J.KOBAYASHI Episode 2: Stories of a Sake export trading company pioneering the European market
Hello! This is Yutaro Kobayashi of J. KOBAYASHI Co., Ltd..
The last episode touched on myself and the stories behind the start of the Sake export business. The second episode will explain our company’s business history prior to the Sake export.
Origin of J. KOBAYASHI
To start with, J.KOBAYASHI is a family trading company founded in 1890. Our grandfather started a textile business by purchasing raw wool, wool shared from sheep, in such countries as Australia, New Zealand and France to sell to the spinning mills in Japan. Airplane was not the common transportation method in that age, so my grandfather travelled by ship and night trains etc. to make a purchase, spending tremendous amount of time and effort we cannot imagine in our life now.
Japan was in shortage of goods with its economy developing at a rapid pace after the Second World War, consequently it led to the emergence of large-scale spinning mills in cities like Osaka and Nagoya. Along with the expansion of spinning mills, demands for wool was increasing largely, which grew the wool import and wholesale business of J.KOBAYASHI.
In the late 20th century, however, rise in labor expenses and water pollution derived from the factories came to light. Domestic factories which used to produce wool started to move their production sites to China and South East Asia, so the wool trading business was shrinking in size. My father inherited grandfather by then. He was flying here and there across the world to look for new ideas for the core business to replace the wool trading.
A fateful encounter with a boy was a turning point and this was when the company became awaken by Sake. Since this encounter, the company has shifted its focus to the Sake business, feeling committed to deliver Sake to the whole world.
The boy lived in Zurich, Switzerland. Back in those days, it was possible to find Sake exported to Europe, however, Switzerland was a little exception for some reasons. Despite the fact that Switzerland is located in the center of Europe, it is not a member of the European Union. Therefore importing Sake from neighbouring countries like Germany, Holland and other EU countries to Switzerland required customs process and complex administrative work. Due to these administrative complexities, a small populated country like Switzerland had little Sake inflow back in that time.
Attempting to solve this issue, the boy got an idea of importing Sake directly from Japan and introducing it to the Swiss market by himself. Our company decided to become a partner on the Japanese side. As a trading company, the company was able to contact the producers, arrange the trading procedures and safely export the products. While handling his orders, we came to have more opportunities to talk with brewers and our interest grew even more.
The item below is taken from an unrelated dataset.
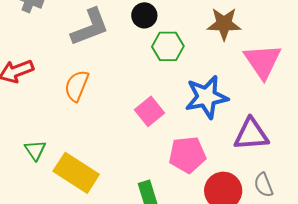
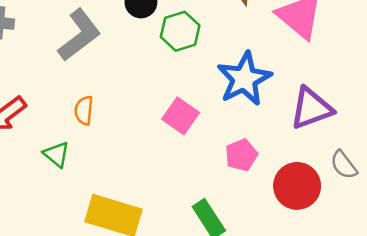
orange semicircle: (77, 86) -> (84, 110), size x0.7
green triangle: (35, 150) -> (56, 154), moved
pink pentagon: (187, 155) -> (241, 155), size x0.7

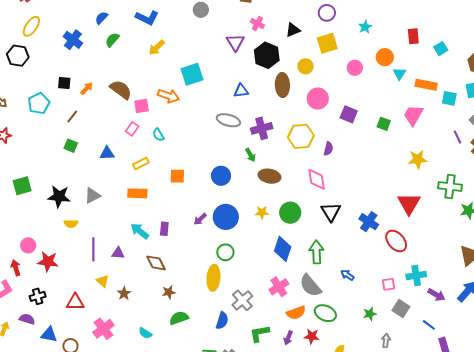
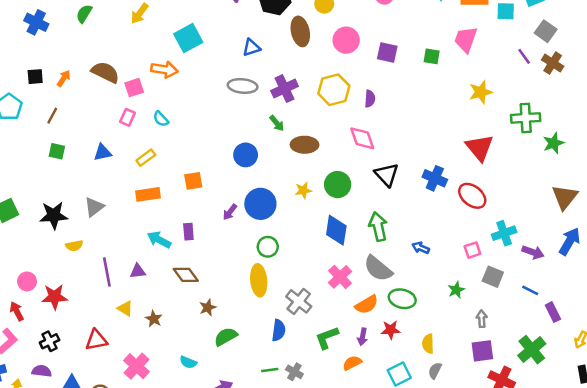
orange square: (177, 176) -> (193, 181), moved

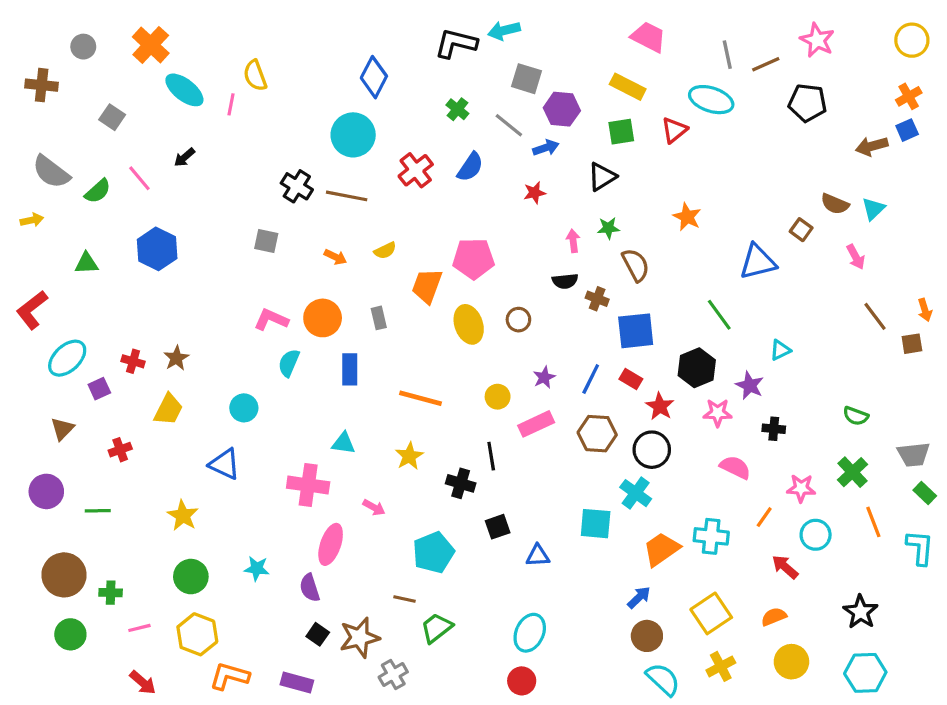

Thorough research of Sake taught us that the domestic consumption was declining every year, decreasing production was bringing the breweries out of business, and there was an industrial initiative to encourage export to expand its overall market.
Sake export back then accounted for only a few per cents of the whole production and its exported destinations were rather limited to the US and overseas Chinese markets. (Export has grown since then, but the exported amount does not reach 10% of the entire production yet.) More precisely speaking, the majority of Sake exported overseas have been consumed by Japanese residents and expats at the destination country at Japanese restaurants or Asian grocery stores. In brief, the exported Sake was not at hand of local people in those destination countries, but purchased by Japanese inhabiting there.
Being aware of these situations, I came to think our company could probably be engaged in the export process to help the expansion of Sake market.
While discussing with brewers, it became clear to me that Sake had a long-lasting history and it was a core part of Japanese traditional culture. I found it worthy and meaningful to discover new markets and make fans there, otherwise, there was a chance that we could not preserve and pass the culture to the next generations. The domestic market was shrinking, so it was not ideal to compete there for a bigger share. Thus the company focus has always on the export. We think that it is more adventurous and fun to think about expansions to the completely new destinations, and expand the overall market size.
Overseas market of Sake seems in the middle of development, and I believe that creating new players in the new areas will work positively to the industry. In my thought, Sake should be available and visible at the restaurants where local residents dine. If Sake is delivered to the destination country, but consumed by local Japanese and not reach the restaurants where locals go, local people remain deprived of the opportunities to taste them. Therefore, it was important for us to build partnership with local importers who have tight connections with these restaurants and retail stores.
Our company succeeded in building connection with local buyers to expand Sake market in Europe, and lately our company exports to 15 countries focusing on Europe, through the partnership with local buyers. Most of them concentrate on the sales activities to the local consumers, not the sales channels for Japanese. This approach started to make fruit and Sake market in those countries is visibly growing. I imagine that it is not in the far future that we see people from a country where Sake is not well known smiling and talking over Sake. We keep up with the hard work to make this mission come true very soon.